* THE PROBLEM: Copy everything in the data from the line containing "1367, 1110, 1533]" down to the line containing "783, 1110, 908]", including both of those lines.

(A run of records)
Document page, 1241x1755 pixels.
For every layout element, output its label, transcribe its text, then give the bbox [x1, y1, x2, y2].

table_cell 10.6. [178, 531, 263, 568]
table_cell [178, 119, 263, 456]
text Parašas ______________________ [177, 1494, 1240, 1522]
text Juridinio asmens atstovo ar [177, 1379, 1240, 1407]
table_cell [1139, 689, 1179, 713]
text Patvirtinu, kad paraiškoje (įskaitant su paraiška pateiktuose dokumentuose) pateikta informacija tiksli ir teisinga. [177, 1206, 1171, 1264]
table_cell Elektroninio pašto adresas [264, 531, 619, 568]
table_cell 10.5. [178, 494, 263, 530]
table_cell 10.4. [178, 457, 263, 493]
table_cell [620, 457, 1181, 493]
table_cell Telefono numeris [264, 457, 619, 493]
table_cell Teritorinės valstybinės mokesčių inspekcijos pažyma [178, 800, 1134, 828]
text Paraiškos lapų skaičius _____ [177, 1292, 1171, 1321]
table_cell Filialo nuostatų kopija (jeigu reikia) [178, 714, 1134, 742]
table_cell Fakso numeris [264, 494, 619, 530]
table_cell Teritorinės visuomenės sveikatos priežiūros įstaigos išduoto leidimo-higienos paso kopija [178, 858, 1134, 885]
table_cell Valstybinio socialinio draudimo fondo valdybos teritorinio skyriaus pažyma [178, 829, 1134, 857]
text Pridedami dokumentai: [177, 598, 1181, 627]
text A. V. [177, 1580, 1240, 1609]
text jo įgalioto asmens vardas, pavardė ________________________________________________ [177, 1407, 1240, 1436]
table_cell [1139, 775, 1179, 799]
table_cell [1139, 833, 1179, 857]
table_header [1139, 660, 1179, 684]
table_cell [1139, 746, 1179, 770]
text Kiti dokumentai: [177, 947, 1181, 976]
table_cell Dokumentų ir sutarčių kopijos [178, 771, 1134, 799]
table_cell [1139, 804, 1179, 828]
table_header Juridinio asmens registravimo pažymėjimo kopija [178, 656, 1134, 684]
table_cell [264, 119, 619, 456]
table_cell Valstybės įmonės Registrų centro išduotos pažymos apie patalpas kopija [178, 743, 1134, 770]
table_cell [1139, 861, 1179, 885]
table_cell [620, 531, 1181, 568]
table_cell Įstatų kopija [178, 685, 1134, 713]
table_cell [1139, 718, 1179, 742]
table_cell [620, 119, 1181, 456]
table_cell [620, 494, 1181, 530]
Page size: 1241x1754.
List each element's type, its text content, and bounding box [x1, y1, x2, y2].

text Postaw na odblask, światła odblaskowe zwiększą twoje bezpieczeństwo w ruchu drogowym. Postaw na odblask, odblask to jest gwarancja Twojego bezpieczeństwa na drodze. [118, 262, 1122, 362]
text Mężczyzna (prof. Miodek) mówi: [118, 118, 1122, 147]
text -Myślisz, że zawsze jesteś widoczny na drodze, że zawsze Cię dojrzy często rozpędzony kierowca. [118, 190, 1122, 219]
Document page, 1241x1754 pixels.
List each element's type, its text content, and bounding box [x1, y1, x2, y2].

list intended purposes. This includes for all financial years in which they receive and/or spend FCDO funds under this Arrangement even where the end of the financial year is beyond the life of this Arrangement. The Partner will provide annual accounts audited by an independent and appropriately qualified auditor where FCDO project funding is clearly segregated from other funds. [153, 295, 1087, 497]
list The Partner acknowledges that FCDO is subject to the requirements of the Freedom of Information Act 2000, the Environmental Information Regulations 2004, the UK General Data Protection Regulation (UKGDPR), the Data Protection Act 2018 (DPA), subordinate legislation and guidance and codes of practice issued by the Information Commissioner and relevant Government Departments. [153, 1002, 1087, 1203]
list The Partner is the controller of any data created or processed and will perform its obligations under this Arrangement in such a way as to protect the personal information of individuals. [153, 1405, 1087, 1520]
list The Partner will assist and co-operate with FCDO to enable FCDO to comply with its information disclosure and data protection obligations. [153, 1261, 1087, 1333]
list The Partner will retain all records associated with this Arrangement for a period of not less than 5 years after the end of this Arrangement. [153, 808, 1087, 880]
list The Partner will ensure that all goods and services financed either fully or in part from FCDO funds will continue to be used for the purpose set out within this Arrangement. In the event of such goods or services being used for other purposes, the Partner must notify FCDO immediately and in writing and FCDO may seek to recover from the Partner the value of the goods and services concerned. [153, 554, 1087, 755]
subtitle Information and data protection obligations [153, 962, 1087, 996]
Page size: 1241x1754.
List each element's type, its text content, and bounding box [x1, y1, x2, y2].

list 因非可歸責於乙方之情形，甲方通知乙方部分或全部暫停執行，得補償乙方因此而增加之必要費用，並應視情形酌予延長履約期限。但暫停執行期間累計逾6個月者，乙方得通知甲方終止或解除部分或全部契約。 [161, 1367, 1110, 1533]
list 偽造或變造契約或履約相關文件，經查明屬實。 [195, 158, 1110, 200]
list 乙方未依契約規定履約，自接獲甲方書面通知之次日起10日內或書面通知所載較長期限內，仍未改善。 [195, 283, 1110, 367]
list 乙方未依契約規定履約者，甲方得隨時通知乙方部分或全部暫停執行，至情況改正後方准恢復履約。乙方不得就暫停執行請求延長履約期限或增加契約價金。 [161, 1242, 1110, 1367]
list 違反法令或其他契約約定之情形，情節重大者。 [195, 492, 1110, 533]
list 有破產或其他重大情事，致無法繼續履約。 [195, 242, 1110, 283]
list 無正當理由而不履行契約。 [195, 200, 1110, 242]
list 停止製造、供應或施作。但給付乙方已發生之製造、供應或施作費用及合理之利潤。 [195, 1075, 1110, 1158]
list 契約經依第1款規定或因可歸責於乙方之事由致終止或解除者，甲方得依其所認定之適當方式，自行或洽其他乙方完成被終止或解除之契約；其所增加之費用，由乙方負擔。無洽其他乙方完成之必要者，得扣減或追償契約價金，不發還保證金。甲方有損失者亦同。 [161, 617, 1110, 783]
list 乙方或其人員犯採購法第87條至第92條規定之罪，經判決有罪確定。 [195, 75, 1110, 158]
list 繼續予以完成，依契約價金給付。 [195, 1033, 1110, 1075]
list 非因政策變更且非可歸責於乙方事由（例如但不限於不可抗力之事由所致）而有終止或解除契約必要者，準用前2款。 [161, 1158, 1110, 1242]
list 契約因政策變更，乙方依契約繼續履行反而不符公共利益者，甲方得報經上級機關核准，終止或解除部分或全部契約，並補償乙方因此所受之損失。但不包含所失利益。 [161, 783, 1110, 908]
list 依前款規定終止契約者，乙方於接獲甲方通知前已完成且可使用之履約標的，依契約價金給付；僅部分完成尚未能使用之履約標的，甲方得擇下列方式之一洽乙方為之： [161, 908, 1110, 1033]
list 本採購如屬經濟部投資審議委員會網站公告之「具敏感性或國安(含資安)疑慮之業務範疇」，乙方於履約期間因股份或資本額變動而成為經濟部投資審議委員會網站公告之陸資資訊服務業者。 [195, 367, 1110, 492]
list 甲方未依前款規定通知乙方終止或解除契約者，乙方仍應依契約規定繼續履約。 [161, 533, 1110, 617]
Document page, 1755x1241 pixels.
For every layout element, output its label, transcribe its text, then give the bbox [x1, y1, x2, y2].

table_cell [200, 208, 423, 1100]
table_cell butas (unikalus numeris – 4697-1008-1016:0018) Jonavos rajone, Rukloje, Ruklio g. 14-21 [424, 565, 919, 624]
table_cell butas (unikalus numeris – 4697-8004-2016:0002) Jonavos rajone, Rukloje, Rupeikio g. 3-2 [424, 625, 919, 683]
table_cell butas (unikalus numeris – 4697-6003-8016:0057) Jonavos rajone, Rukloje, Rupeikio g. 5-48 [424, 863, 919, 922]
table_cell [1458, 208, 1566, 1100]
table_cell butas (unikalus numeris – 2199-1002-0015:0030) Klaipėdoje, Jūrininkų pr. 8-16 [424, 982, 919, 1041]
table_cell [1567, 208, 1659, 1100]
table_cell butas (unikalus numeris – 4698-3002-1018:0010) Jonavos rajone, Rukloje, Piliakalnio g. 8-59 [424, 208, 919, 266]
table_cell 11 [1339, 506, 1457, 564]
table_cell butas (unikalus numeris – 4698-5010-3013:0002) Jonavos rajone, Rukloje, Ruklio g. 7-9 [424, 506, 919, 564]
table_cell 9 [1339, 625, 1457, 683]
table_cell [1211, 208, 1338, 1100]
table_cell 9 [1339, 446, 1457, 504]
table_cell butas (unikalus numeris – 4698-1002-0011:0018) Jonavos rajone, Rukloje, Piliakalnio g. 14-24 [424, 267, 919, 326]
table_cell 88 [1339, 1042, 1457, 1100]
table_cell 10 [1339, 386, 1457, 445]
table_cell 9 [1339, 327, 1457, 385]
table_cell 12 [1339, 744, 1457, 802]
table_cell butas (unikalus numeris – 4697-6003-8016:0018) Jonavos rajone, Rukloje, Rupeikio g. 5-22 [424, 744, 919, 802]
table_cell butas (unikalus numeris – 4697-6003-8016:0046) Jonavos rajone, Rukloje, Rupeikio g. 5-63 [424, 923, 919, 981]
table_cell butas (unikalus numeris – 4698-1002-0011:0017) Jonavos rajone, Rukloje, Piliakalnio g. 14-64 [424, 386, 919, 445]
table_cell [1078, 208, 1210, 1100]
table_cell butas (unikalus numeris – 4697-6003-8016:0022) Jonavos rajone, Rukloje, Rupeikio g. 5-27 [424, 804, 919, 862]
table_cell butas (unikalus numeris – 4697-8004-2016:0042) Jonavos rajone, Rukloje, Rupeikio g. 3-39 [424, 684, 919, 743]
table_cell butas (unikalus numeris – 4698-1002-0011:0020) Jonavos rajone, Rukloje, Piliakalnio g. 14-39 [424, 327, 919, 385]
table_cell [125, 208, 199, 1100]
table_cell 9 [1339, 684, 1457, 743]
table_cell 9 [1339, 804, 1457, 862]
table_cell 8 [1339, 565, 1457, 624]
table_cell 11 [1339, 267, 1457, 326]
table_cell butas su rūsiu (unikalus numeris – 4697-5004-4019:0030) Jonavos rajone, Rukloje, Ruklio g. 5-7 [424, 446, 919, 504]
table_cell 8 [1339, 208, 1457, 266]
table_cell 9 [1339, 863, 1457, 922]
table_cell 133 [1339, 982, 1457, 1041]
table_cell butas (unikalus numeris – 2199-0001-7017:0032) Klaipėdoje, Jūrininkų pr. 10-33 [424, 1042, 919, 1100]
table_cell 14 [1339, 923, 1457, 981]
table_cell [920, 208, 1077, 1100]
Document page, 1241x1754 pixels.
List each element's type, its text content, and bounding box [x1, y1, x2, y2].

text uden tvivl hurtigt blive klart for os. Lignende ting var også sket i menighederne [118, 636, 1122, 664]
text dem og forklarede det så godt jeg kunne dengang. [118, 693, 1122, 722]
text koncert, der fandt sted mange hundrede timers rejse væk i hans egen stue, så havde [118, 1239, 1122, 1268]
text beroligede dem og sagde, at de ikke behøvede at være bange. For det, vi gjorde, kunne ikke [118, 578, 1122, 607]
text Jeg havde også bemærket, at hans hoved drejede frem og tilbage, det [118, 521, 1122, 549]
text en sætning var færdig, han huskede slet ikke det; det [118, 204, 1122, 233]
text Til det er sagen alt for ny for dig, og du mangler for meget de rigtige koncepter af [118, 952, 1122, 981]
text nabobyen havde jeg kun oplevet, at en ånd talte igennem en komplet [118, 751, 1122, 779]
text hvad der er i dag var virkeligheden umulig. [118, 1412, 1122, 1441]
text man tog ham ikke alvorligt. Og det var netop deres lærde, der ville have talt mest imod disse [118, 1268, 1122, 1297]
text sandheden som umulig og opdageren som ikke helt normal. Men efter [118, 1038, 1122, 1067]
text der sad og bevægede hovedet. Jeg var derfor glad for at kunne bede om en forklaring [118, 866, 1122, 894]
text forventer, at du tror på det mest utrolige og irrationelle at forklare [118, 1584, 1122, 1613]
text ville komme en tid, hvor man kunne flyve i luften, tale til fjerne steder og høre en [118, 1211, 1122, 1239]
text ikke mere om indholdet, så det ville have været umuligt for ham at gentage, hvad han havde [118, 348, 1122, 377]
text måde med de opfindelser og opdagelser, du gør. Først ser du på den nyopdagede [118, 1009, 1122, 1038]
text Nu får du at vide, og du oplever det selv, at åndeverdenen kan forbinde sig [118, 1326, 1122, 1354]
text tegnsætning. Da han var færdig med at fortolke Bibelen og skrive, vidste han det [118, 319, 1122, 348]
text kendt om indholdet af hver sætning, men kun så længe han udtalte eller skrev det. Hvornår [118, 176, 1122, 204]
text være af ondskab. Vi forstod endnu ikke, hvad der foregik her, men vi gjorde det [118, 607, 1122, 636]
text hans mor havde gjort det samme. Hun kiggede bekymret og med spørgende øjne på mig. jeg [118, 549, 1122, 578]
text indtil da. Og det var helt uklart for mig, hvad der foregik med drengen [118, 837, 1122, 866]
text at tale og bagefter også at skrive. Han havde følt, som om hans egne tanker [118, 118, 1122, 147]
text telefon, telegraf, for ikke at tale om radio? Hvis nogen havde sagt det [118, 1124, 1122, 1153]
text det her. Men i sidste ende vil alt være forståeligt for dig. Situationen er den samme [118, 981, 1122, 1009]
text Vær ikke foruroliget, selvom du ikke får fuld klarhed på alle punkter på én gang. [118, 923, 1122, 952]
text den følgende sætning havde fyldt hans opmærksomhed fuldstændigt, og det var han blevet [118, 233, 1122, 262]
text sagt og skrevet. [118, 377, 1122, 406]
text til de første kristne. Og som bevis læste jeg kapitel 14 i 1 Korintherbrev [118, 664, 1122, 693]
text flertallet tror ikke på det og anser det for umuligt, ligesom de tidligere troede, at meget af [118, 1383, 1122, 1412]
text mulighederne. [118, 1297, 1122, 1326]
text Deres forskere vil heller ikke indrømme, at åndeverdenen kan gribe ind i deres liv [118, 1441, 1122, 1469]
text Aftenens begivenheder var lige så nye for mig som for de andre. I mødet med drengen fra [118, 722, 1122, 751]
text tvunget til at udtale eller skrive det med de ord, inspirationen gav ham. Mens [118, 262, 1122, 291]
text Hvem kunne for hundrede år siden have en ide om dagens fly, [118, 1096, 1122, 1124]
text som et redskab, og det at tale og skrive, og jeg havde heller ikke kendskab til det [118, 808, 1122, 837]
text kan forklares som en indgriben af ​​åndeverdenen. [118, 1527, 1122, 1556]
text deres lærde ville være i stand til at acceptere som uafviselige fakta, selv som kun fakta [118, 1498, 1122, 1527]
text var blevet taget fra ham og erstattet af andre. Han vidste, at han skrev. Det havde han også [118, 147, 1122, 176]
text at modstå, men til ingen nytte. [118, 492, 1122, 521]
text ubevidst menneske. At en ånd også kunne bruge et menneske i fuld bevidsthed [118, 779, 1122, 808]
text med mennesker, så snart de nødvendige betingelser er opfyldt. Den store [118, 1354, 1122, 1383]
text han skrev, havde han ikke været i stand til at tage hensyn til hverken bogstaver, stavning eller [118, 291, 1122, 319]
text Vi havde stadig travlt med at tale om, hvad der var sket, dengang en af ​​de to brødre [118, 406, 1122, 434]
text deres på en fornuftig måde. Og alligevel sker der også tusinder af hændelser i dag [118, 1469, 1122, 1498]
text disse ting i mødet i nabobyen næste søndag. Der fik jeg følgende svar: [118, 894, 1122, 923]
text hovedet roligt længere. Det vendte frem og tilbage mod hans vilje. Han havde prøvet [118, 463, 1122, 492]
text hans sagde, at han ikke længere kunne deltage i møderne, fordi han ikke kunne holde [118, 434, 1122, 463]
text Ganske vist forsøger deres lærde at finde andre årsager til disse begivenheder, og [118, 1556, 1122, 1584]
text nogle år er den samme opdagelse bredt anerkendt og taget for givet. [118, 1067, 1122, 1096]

* EXERCISE SOLUTION:
list 因非可歸責於乙方之情形，甲方通知乙方部分或全部暫停執行，得補償乙方因此而增加之必要費用，並應視情形酌予延長履約期限。但暫停執行期間累計逾6個月者，乙方得通知甲方終止或解除部分或全部契約。 [161, 1367, 1110, 1533]
list 偽造或變造契約或履約相關文件，經查明屬實。 [195, 158, 1110, 200]
list 乙方未依契約規定履約，自接獲甲方書面通知之次日起10日內或書面通知所載較長期限內，仍未改善。 [195, 283, 1110, 367]
list 乙方未依契約規定履約者，甲方得隨時通知乙方部分或全部暫停執行，至情況改正後方准恢復履約。乙方不得就暫停執行請求延長履約期限或增加契約價金。 [161, 1242, 1110, 1367]
list 違反法令或其他契約約定之情形，情節重大者。 [195, 492, 1110, 533]
list 有破產或其他重大情事，致無法繼續履約。 [195, 242, 1110, 283]
list 無正當理由而不履行契約。 [195, 200, 1110, 242]
list 停止製造、供應或施作。但給付乙方已發生之製造、供應或施作費用及合理之利潤。 [195, 1075, 1110, 1158]
list 契約經依第1款規定或因可歸責於乙方之事由致終止或解除者，甲方得依其所認定之適當方式，自行或洽其他乙方完成被終止或解除之契約；其所增加之費用，由乙方負擔。無洽其他乙方完成之必要者，得扣減或追償契約價金，不發還保證金。甲方有損失者亦同。 [161, 617, 1110, 783]
list 乙方或其人員犯採購法第87條至第92條規定之罪，經判決有罪確定。 [195, 75, 1110, 158]
list 繼續予以完成，依契約價金給付。 [195, 1033, 1110, 1075]
list 非因政策變更且非可歸責於乙方事由（例如但不限於不可抗力之事由所致）而有終止或解除契約必要者，準用前2款。 [161, 1158, 1110, 1242]
list 契約因政策變更，乙方依契約繼續履行反而不符公共利益者，甲方得報經上級機關核准，終止或解除部分或全部契約，並補償乙方因此所受之損失。但不包含所失利益。 [161, 783, 1110, 908]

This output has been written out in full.